From the plots below, we can observe the parent and metabolite concentration profiles in the system.

@chain DataFrame(sim_sub) begin
    dropmissing(:cp)
    data(_) *
    mapping(
        :time => "Time (hours)",
        :cp => "Parent Concentration (μM)",
        color = :id => "",
    ) *
    visual(Lines; linewidth = 4)
    draw(;
        figure = (; fontsize = 22),
        axis = (;
            yscale = log10,
            ytickformat = i -> (@. string(round(i; digits = 1))),
            xticks = 0:5:35,
        ),
        legend = (; position = :bottom),
    )
end

@chain DataFrame(sim_sub) begin
    dropmissing(:met)
    data(_) *
    mapping(
        :time => "Time (hours)",
        :met => "Metabolite Concentration (μM)",
        color = :id => "",
    ) *
    visual(Lines; linewidth = 4)
    draw(;
        figure = (; fontsize = 22),
        axis = (;
            yscale = log10,
            ytickformat = i -> (@. string(round(i; digits = 1))),
            xticks = 0:5:35,
        ),
        legend = (; position = :bottom),
    )
end

9 Population Simulation

This block updates the parameters of the model to increase intersubject variability in parameters and defines timepoints for the prediction of concentrations. The results are written to a CSV file.
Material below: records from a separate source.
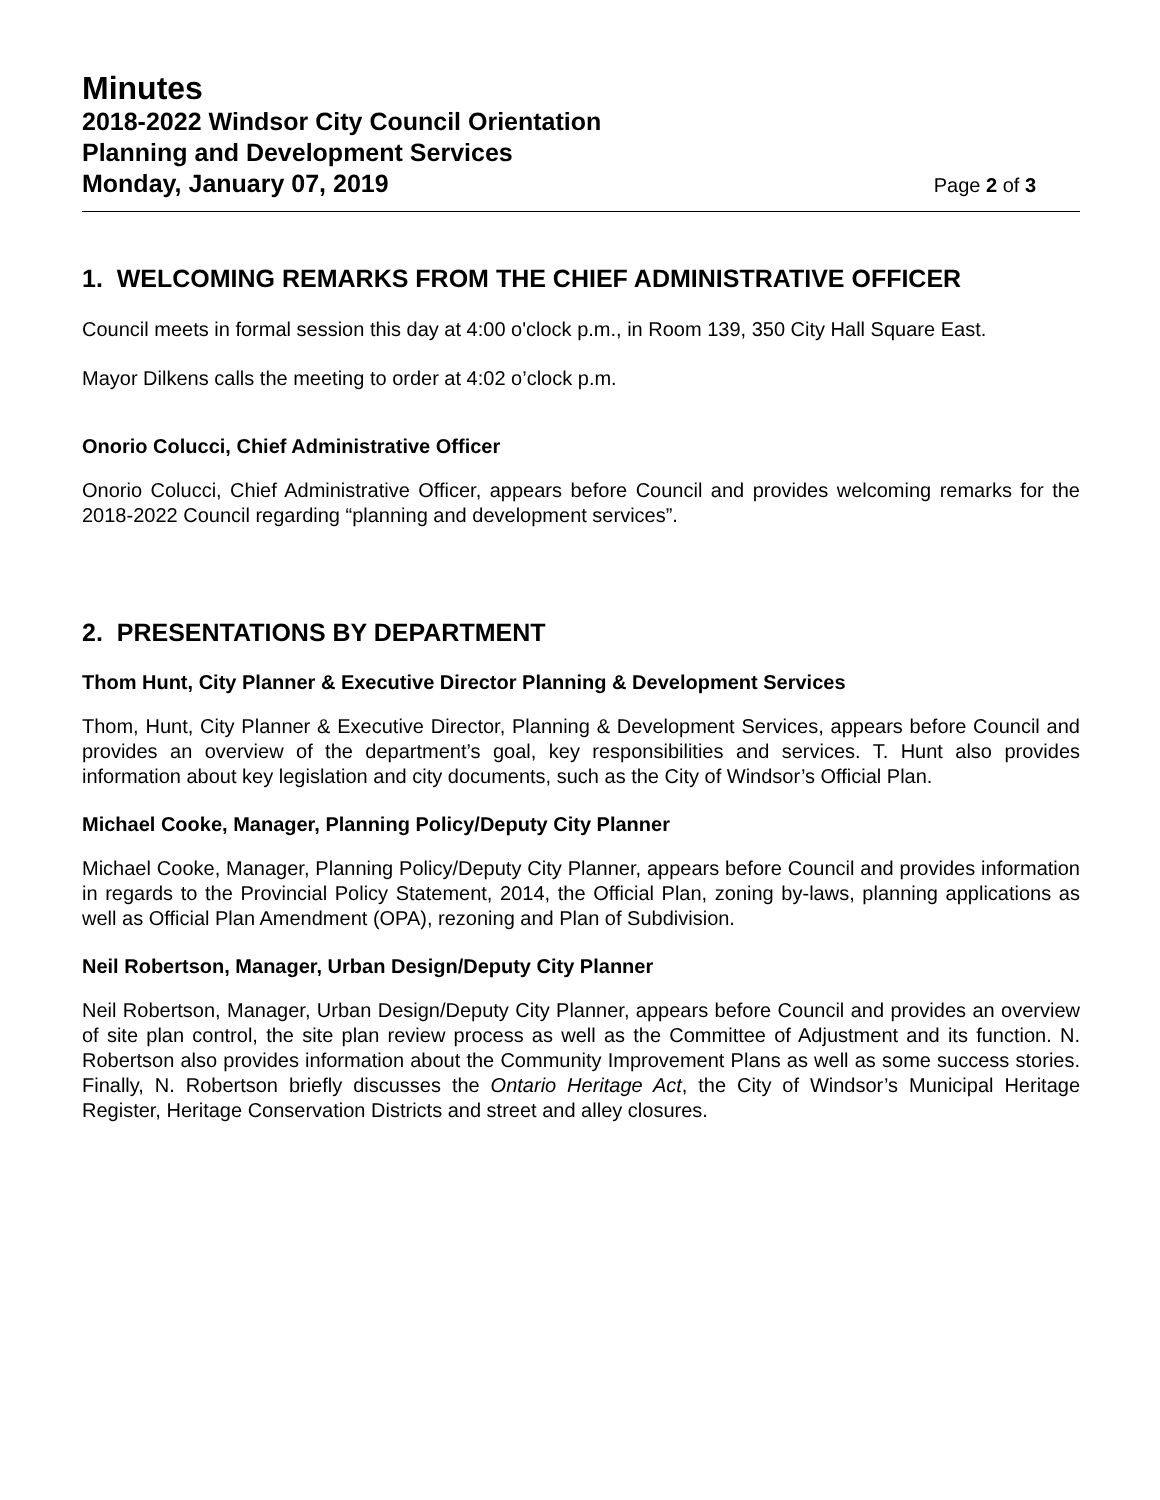Minutes
2018-2022 Windsor City Council Orientation
Planning and Development Services
Monday, January 07, 2019 Page 2 of 3
1. WELCOMING REMARKS FROM THE CHIEF ADMINISTRATIVE OFFICER
Council meets in formal session this day at 4:00 o'clock p.m., in Room 139, 350 City Hall Square East.
Mayor Dilkens calls the meeting to order at 4:02 o’clock p.m.
Onorio Colucci, Chief Administrative Officer
Onorio Colucci, Chief Administrative Officer, appears before Council and provides welcoming remarks for the 2018-2022 Council regarding “planning and development services”.
2. PRESENTATIONS BY DEPARTMENT
Thom Hunt, City Planner & Executive Director Planning & Development Services
Thom, Hunt, City Planner & Executive Director, Planning & Development Services, appears before Council and provides an overview of the department’s goal, key responsibilities and services. T. Hunt also provides information about key legislation and city documents, such as the City of Windsor’s Official Plan.
Michael Cooke, Manager, Planning Policy/Deputy City Planner
Michael Cooke, Manager, Planning Policy/Deputy City Planner, appears before Council and provides information in regards to the Provincial Policy Statement, 2014, the Official Plan, zoning by-laws, planning applications as well as Official Plan Amendment (OPA), rezoning and Plan of Subdivision.
Neil Robertson, Manager, Urban Design/Deputy City Planner
Neil Robertson, Manager, Urban Design/Deputy City Planner, appears before Council and provides an overview of site plan control, the site plan review process as well as the Committee of Adjustment and its function. N. Robertson also provides information about the Community Improvement Plans as well as some success stories. Finally, N. Robertson briefly discusses the Ontario Heritage Act, the City of Windsor’s Municipal Heritage Register, Heritage Conservation Districts and street and alley closures.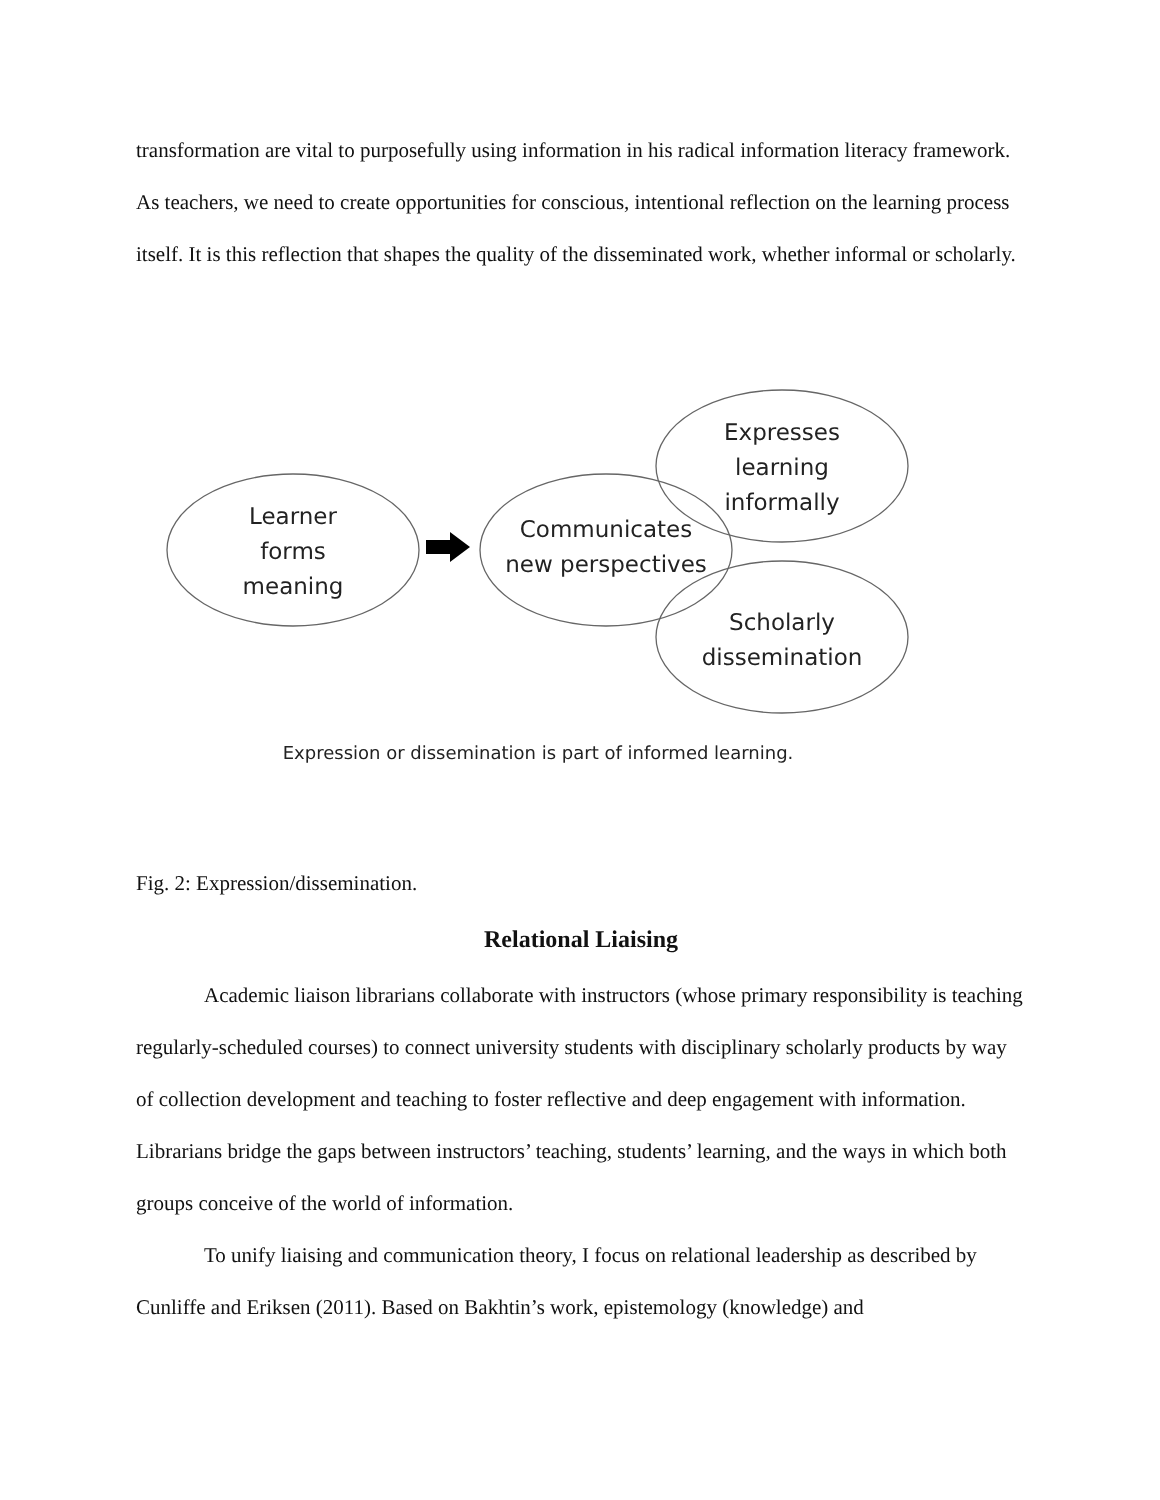transformation are vital to purposefully using information in his radical information literacy framework. As teachers, we need to create opportunities for conscious, intentional reflection on the learning process itself. It is this reflection that shapes the quality of the disseminated work, whether informal or scholarly.
Learner
forms
meaning
Communicates
new perspectives
Expresses
learning
informally
Scholarly
dissemination
Expression or dissemination is part of informed learning.
Fig. 2: Expression/dissemination.
Relational Liaising
Academic liaison librarians collaborate with instructors (whose primary responsibility is teaching regularly-scheduled courses) to connect university students with disciplinary scholarly products by way of collection development and teaching to foster reflective and deep engagement with information. Librarians bridge the gaps between instructors’ teaching, students’ learning, and the ways in which both groups conceive of the world of information.
To unify liaising and communication theory, I focus on relational leadership as described by Cunliffe and Eriksen (2011). Based on Bakhtin’s work, epistemology (knowledge) and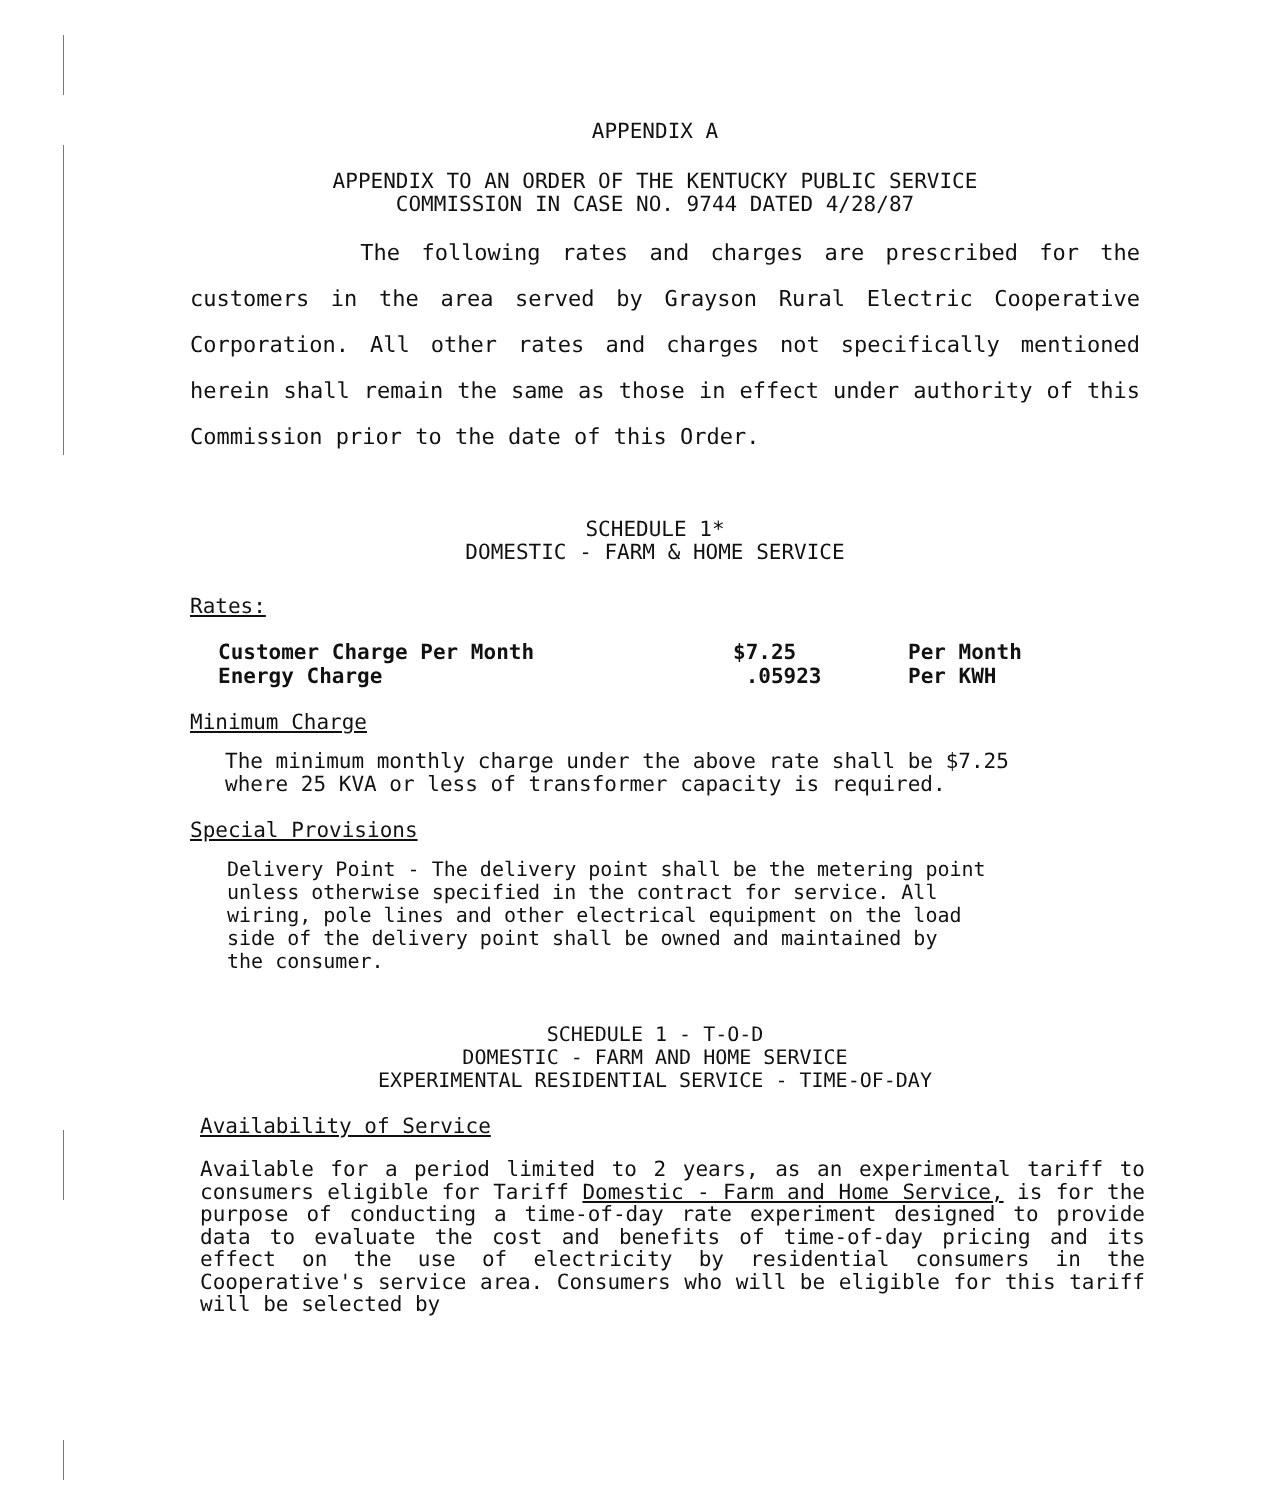APPENDIX A
APPENDIX TO AN ORDER OF THE KENTUCKY PUBLIC SERVICE
COMMISSION IN CASE NO. 9744 DATED 4/28/87
The following rates and charges are prescribed for the customers in the area served by Grayson Rural Electric Cooperative Corporation. All other rates and charges not specifically mentioned herein shall remain the same as those in effect under authority of this Commission prior to the date of this Order.
SCHEDULE 1*
DOMESTIC - FARM & HOME SERVICE
Rates:
| Customer Charge Per Month | $7.25 | Per Month |
| Energy Charge | .05923 | Per KWH |
Minimum Charge
The minimum monthly charge under the above rate shall be $7.25
where 25 KVA or less of transformer capacity is required.
Special Provisions
Delivery Point - The delivery point shall be the metering point
unless otherwise specified in the contract for service. All
wiring, pole lines and other electrical equipment on the load
side of the delivery point shall be owned and maintained by
the consumer.
SCHEDULE 1 - T-O-D
DOMESTIC - FARM AND HOME SERVICE
EXPERIMENTAL RESIDENTIAL SERVICE - TIME-OF-DAY
Availability of Service
Available for a period limited to 2 years, as an experimental tariff to consumers eligible for Tariff Domestic - Farm and Home Service, is for the purpose of conducting a time-of-day rate experiment designed to provide data to evaluate the cost and benefits of time-of-day pricing and its effect on the use of electricity by residential consumers in the Cooperative's service area. Consumers who will be eligible for this tariff will be selected by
These are the initial parameters that will be used and the creation of the populations for the parent and the metabolite.

par = (
    tvvcp = 0.563,
    tvvpp = 0.424,
    tvqp = 0.115,
    tvclp = 0.343,
    tvvcm = 0.932,
    tvclm = 0.068,
    tvclpm = 0.015,
    tvclmp = 0.046,
    σ_add_cp = 0.002,
    σ_add_met = 0.003,
)

dr_p = DosageRegimen(4.3; cmt = 1, time = 0, duration = 0.0041)
pop_p = map(
    i -> Subject(
        id = i,
        events = dr_p,
        time = [0.0042, 0.0333, 0.1667, 0.5, 1, 2, 2.75, 5, 7, 24, 31],
    ),
    1:24,
)
dr_m = DosageRegimen(5; cmt = 3, time = 0, duration = 0.0041)
pop_m = map(
    i -> Subject(
        id = i,
        events = dr_m,
        time = [0.0042, 0.0333, 0.1333, 0.25, 0.75, 2, 4, 7, 12, 23],
    ),
    25:48,
)

This is the evaluation for the overall population.

pop = [pop_p; pop_m]

Random.seed!(1234)
sim_pop = simobs(pk_45, pop, par)
sim_plot(sim_pop)

df_sim = DataFrame(sim_pop)

#CSV.write("pk_45.csv", df_sim)

Saving the Simulation Results

With the CSV.write function, you can input the name of the dataframe (df_sim) and the file name of your choice (pk_45.csv) to save the file to your local directory or repository.

10 Conclusion

Constructing a multi-part model showcasing a parent/metabolite relationship with two different disposition profiles involves:

understanding the process of how the metabolite is passed through the system,
translating processes for both parent and metabolite into ODEs using Pumas, and
simulating the model in a single patient for evaluation.